Closed jiajiajun closed 3 years ago

jiajiajun commented 3 years ago

hello, thanks for your great work! while I train and test the model on humaneva dataset, I've met with the following problem, and the dataset is generated as your guideline of VideoPose3D, and I found and located where the output become 0 (guess it may be the reason), but I don't understand why it happened, could you please help to solve it? Thanks very much! The error: Traceback (most recent call last): File "/home/PoseEstimation/GAST-Net-3DPoseEstimation-master/main.py", line 338, in evaluate epoch_loss_3d_pos_procrustes += inputs_3d.shape[0] inputs_3d.shape[1] p_mpjpe(predicted_3d_pos, inputs) File "/home/PoseEstimation/GAST-Net-3DPoseEstimation-master/common/loss.py", line 34, in p_mpjpe U, s, Vt = np.linalg.svd(H) File "/usr/local/python3.6.1/lib/python3.6/site-packages/numpy/linalg/linalg.py", line 1612, in svd u, s, vh = gufunc(a, signature=signature, extobj=extobj) File "/usr/local/python3.6.1/lib/python3.6/site-packages/numpy/linalg/linalg.py", line 106, in _raise_linalgerror_svd_nonconvergence raise LinAlgError("SVD did not converge") numpy.linalg.LinAlgError: SVD did not converge The location where input and output become 0: def relu(input, inplace=False):

type: (Tensor, bool) -> Tensor

r"""relu(input, inplace=False) -> Tensor

Applies the rectified linear unit function element-wise. See
:class:`~torch.nn.ReLU` for more details.
"""
if inplace:
    result = torch.relu_(input) 

%when the forward process passes through the above line, both the input and output suddenly become 0, which are both normal before.

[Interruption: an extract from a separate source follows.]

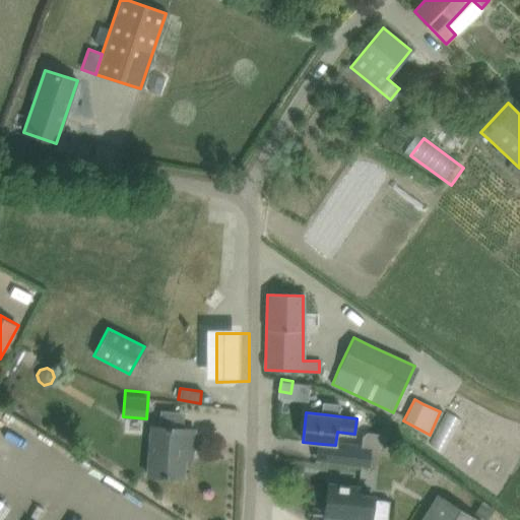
[(437,447),(453,454),(467,421),(452,414),(437,447)]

fabro66 commented 3 years ago

Hi~ I just trained and test the model on HumanEva dataset, but I didn't meet the problem. Please check if the training set and test set of HumanEva are ok.

jiajiajun commented 3 years ago

@fabro66 Thanks for your help! I have reprocessed the data, trained and tested the model, and now there is no problem. Although I do not know the exact cause of the previous problem, it is now working normally.

fabro66 commented 3 years ago

Glad to hear that you solved the problem!